Australia to overhaul military amid rising regional tensions to prepare for ‘missile age’

The review also called for deeper engagement with partners across South-east Asia and the Pacific.

Jonathan Pearlman

Jonathan Pearlman

The Straits Times


A file photo taken on May 9, 2019 shows an Australian main battle tank firing at a target during Exercise Chong Ju. PHOTO: AFP

April 25, 2023

SYDNEY – Australia unveiled plans on Monday to overhaul its military as it prepares for a new era in which the United States is no longer the uncontested leader in the Indo-Pacific region, and potential adversaries such as China can threaten territory and trade routes with long-range missiles.

The stark new vision of Australia’s security needs was outlined in a much-anticipated Defence Strategic Review released on Monday that marked, according to Prime Minister Anthony Albanese, the most significant shake-up of the military since World War II.

The 112-page report produced by former defence chief Angus Houston and former Labor defence minister Stephen Smith warned that Australia must prepare for the “missile age” by equipping itself to strike far offshore. The review was redacted from a longer, classified version.

It said Australia must adapt to the growing tensions in the region, noting that Beijing is undertaking the world’s largest and most ambitious military build-up since World War II, “without transparency or reassurance to the Indo-Pacific region of China’s strategic intent”.

“The current Australian Defence Force force structure… reflects a bygone era,” the report said.

“No longer is our alliance partner, the United States, the unipolar leader of the Indo-Pacific. Intense China-United States competition is the defining feature of our region and our time.”

Australia’s geographic isolation no longer provided the defence benefits it once did, as more countries can “project combat power across greater ranges, including against our trade and supply routes”, it said.

The review said Australia must deepen its alliance with the US, and should continue to expand its rotations of American troops and submarines through Australia.

Canberra already plans to acquire nuclear-powered submarines as part of its Aukus security pact with the US and the United Kingdom.

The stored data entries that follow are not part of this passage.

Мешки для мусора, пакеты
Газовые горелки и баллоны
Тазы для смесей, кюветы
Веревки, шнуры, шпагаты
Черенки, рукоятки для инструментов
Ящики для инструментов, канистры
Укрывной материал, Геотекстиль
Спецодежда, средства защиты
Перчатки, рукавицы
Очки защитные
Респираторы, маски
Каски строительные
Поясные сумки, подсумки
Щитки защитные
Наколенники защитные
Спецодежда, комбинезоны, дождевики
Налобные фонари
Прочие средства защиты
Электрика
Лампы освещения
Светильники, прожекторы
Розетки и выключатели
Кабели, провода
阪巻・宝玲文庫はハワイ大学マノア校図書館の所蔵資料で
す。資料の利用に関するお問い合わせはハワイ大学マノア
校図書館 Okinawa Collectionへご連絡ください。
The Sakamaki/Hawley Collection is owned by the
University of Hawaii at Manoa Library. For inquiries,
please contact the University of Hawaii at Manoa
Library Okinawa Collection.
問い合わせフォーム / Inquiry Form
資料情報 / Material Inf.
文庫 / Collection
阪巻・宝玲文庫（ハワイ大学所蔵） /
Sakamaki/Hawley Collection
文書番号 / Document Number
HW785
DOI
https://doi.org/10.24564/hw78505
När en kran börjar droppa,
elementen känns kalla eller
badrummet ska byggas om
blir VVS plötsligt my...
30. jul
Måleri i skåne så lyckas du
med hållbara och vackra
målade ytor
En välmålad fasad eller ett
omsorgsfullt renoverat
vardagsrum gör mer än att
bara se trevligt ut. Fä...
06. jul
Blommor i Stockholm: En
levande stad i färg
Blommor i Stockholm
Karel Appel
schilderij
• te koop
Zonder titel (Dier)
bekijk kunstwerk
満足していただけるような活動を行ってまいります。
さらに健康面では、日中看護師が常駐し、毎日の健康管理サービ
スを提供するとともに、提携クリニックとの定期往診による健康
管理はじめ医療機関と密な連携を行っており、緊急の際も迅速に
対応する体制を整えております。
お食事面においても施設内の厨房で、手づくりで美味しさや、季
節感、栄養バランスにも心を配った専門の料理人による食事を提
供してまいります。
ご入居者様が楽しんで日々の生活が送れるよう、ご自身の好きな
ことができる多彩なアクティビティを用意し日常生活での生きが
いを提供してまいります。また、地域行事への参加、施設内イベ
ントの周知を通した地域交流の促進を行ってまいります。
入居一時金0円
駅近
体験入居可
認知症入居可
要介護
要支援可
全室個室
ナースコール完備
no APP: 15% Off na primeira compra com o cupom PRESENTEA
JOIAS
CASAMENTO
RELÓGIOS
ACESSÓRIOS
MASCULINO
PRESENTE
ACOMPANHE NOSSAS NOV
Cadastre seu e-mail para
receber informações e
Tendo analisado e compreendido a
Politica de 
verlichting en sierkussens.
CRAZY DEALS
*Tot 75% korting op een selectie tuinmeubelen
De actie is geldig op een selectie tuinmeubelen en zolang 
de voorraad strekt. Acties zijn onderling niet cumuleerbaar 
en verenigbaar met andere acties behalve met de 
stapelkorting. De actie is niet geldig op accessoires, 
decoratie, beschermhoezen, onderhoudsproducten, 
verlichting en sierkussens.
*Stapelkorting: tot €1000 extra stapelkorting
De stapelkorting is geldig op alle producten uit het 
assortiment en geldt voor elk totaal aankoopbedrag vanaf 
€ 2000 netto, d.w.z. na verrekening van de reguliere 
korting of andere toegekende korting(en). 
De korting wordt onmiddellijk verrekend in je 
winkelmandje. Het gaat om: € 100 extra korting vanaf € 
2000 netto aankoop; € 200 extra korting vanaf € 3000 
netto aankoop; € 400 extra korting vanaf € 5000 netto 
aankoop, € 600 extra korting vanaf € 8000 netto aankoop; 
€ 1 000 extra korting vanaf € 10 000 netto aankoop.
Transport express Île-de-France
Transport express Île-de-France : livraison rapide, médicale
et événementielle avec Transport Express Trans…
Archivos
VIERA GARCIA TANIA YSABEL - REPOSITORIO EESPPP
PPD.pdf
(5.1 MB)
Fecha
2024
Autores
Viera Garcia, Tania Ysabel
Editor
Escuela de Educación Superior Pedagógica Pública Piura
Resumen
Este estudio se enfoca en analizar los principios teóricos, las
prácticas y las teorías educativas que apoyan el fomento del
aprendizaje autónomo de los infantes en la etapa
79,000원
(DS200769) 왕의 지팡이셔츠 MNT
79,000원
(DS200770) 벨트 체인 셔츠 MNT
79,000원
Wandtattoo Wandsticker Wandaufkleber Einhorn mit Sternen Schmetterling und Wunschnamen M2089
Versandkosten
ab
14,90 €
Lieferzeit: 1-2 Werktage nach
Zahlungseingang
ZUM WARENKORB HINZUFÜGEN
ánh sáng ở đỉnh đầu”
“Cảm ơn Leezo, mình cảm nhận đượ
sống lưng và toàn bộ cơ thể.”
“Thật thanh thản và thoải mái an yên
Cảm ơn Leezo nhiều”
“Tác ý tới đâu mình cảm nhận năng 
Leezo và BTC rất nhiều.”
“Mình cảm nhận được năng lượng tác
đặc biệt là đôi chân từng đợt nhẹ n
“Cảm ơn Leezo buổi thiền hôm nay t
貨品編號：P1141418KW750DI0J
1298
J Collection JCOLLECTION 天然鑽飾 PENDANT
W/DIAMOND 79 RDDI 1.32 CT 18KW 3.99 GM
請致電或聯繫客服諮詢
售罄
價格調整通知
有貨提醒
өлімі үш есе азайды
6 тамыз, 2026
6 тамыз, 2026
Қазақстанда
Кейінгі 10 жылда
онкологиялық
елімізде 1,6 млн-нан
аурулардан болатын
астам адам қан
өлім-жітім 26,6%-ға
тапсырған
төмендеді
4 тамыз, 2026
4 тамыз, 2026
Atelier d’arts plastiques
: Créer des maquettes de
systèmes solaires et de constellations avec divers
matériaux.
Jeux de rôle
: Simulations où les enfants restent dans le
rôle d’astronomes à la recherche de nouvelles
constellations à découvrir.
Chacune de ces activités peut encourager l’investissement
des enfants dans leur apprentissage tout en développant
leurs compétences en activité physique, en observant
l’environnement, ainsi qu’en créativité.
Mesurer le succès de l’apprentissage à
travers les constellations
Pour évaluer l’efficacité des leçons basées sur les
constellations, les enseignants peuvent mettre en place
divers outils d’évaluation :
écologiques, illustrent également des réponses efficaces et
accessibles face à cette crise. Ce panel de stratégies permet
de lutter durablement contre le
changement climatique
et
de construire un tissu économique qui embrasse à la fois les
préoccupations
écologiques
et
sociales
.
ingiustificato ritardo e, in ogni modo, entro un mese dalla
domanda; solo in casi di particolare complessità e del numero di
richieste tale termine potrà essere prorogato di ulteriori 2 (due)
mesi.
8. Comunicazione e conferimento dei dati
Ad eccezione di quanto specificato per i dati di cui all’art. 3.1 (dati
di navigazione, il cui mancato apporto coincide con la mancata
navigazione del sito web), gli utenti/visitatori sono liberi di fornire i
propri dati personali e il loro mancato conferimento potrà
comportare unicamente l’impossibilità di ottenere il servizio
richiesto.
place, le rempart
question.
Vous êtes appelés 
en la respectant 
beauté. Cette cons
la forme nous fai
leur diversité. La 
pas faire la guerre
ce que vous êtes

The review also called for deeper engagement with partners across South-east Asia and the Pacific.

“South-east Asia is one of the key areas of strategic competition in the Indo-Pacific,” it said.

The report received a mixed response from analysts, who questioned the government’s failure to boost defence spending despite warning of the rising threats in the region.

Some also said the government had not properly explained the threats facing Australia, particularly from China, and that the resulting confusion led to a failure to clearly outline the type of military that was needed.

Professor Hugh White, a strategic studies expert from the Australian National University, said the review failed to clearly state Australia’s overall aim for dealing with China’s rise.

In particular, he said, it failed to identify whether Australia’s plan was to develop a military that can support the US in pushing back against China, or to develop self-reliant military capabilities.

“What we’re not seeing in response to this very strategic challenge that we face is a clear idea of how we respond to it,” he told ABC Radio.

Prof White added: “For us to sustain the kind of armed forces we will need to be an effective middle power in the decades ahead, we are going to have to spend a good deal more money than the government is contemplating.”

Australia’s geographic isolation no longer provided the defence benefits it once did. PHOTO: AFP

Analysts largely echoed this view, saying the government’s military spending did not match its concerns about the impending strategic threats.

Mr Peter Jennings, director of Strategic Analysis Australia and a former senior defence official, said the government should have announced plans to immediately lift spending towards 3 per cent of gross domestic product (GDP) by 2030.

The opposition Liberal-National Coalition also criticised the government for deferring plans to boost military spending.

Australia’s current annual defence budget is about A$48.6 billion (S$43.4 billion), or about 2.1 per cent of its GDP.

The government said it plans to increase spending “over the medium term”, but has no plans for immediate increases.

But the government was largely praised for its move to shift Australia’s defence strategy away from a strict focus on defending the mainland to deterring long-range threats.

Mr Sam Roggeveen, director of the Lowy Institute’s International Security Programme, noted that the government had not explained whether “long range” encompassed conducting operations far offshore.

“In the hands of the army, (long range) could be a rocket artillery system or anti-ship missile with several hundred kilometres of range,” he wrote on the institute’s Interpreter blog.

“For the navy with its submarines and Tomahawk cruise missiles, it is in the several thousands of kilometres, which means being able to hit the Chinese land mass.”

The Labor government accepted all the recommendations and priorities identified in the review.

Australia’s Defence Minister Richard Marles on Monday night insisted that the military overhaul and the plan to develop greater offshore capability were not directed at China or at supporting the US in a potential war over Taiwan, but were instead primarily about enhancing the region’s “collective security”.